- Text excerpt
This study was conducted with sera from patients with rheumatoid arthritis (RA), systemic lupus erythematosus (SLE) and arthritis and lupus-like disease animal models to identify innate immune system-dependent and -independent autoantigens.

Methods

Using protein filter technology (28000 human protein filter, RZPD, Berlin, Germany), the autoantigen profile (autoantigen fingerprint) of RA and SLE patients, mouse collagen and zymosan-induced arthritis, as well as collagen and pristan-induced arthritis in rats and TLR7, TLR9-deficient double-deficient and MyoD88 and Tir8-deficient mice MRLlpr/lpr background were obtained.1

Results

By high throughput methods within protein filters, over 200 clones were identified to bind similar patient, mouse and rat immunoglobulins. More than half of all autoantigenic proteins in mouse, rat and humans were nucleic acid binding proteins. The authors found that up to 90% of all autoantigens, for example anti-histone, snRNP, hnRNP, HSP, were MyoD88-dependent and influenced by Tir8. They found 18 identical proteins targeted in human and animal arthritis. These data identified mRNA binding hnRNPs (A1, A2/B1, A3, D, A/B) proteins which are part of P bodies, stress granules and components of messenger RNA stability complex as well as CRP binding proteins as target molecules in mice, rats and humans with RA. In contrast, autoantigens to citrullinated protein enzymes and modified enzymes are generated independently of MyoD88 Toll7, 9 and Tir8. Moreover, the authors found MyoD88-independent autoantigens which are not expressed in the thymus or proteins as high mobility group box proteins 1 and 2 targeted which are sensors of nucleic acidmediated innate immune responses. In addition, the authors used sera from TLR 7 or 9, TLR7 and TLR9-deficient lupusprone MRL-lpr mice to analyse the Toll 7/9 dependence of the autoantigens identified. RF, hnRNPs (A1, A2/B1, A3, D, AB) and anti-chromatin autoantibodies are TLR 7 and 9-dependent and influenced by Tir8, whereas other RA autoantigens such as anti-tissue transglutaminase 2, vimentin and RA-specific anticitrulline antibodies are independent of Toll 7/9 and Tir8.

Conclusion

Up to 90% of all autoantibodies generated are dependent on the MyoD88 innate immune system. Autoantibodies are still generated to proteins that may escape negative selection or are additional sensors of nucleic acidmediated innate immune responses. Autoantibodies to nonRNA or DNA-containing proteins and citrullinated proteins are TLR 7/9 independent and anti-citrulline-specific B cells appear to be dependent on help from T cells.

- Dataset
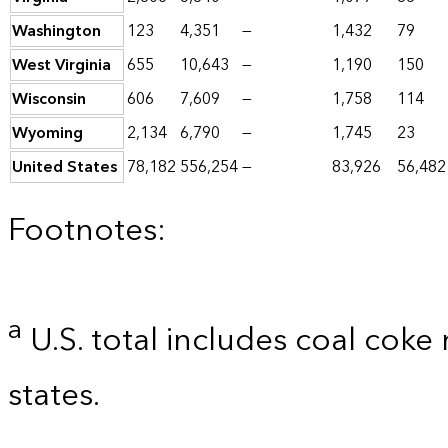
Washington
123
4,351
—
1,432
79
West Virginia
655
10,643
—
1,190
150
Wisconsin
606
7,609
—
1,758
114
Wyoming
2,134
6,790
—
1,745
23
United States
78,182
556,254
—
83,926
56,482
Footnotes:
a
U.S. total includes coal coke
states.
==
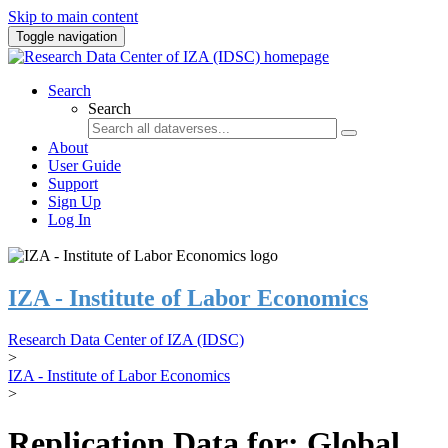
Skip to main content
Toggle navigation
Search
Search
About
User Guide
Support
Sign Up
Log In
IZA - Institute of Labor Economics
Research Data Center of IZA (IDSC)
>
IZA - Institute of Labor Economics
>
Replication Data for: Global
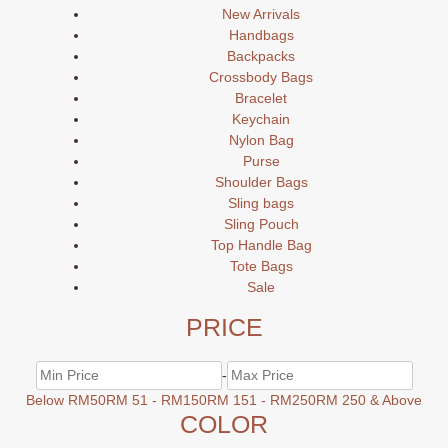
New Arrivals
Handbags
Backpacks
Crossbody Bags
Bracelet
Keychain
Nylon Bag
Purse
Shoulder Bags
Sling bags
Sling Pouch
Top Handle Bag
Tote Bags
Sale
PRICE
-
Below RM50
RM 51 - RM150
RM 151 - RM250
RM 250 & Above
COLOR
...
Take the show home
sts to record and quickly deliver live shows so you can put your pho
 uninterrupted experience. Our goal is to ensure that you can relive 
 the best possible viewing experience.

- Work instruction 1
In the autoantigen study excerpt, how many identical proteins were found to be targeted in both human and animal arthritis?
- Work instruction 2
From the autoantigen study excerpt, output the passage verbatim, beginning at the words "This study was" and stopping after "and -independent autoantigens.".

- Solution 1
18

- Solution 2
This study was conducted with sera from patients with rheumatoid arthritis (RA), systemic lupus erythematosus (SLE) and arthritis and lupus-like disease animal models to identify innate immune system-dependent and -independent autoantigens.